:: Your instructions ::
Copy out the following lines word for word, leaving out the pictures.

:: Input data ::
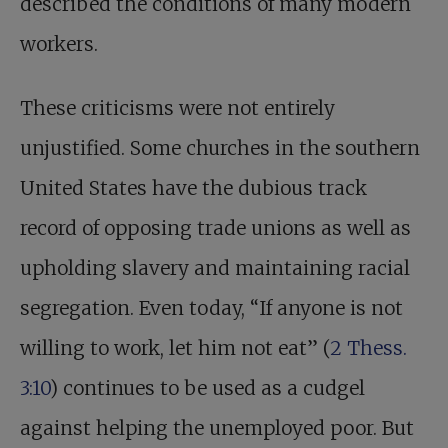
described the conditions of many modern
workers.
These criticisms were not entirely
unjustified. Some churches in the southern
United States have the dubious track
record of opposing trade unions as well as
upholding slavery and maintaining racial
segregation. Even today, “If anyone is not
willing to work, let him not eat” (
2 Thess.
3:10
) continues to be used as a cudgel
against helping the unemployed poor. But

:: Response ::
described the conditions of many modern
workers.
These criticisms were not entirely
unjustified. Some churches in the southern
United States have the dubious track
record of opposing trade unions as well as
upholding slavery and maintaining racial
segregation. Even today, “If anyone is not
willing to work, let him not eat” (
2 Thess.
3:10
) continues to be used as a cudgel
against helping the unemployed poor. But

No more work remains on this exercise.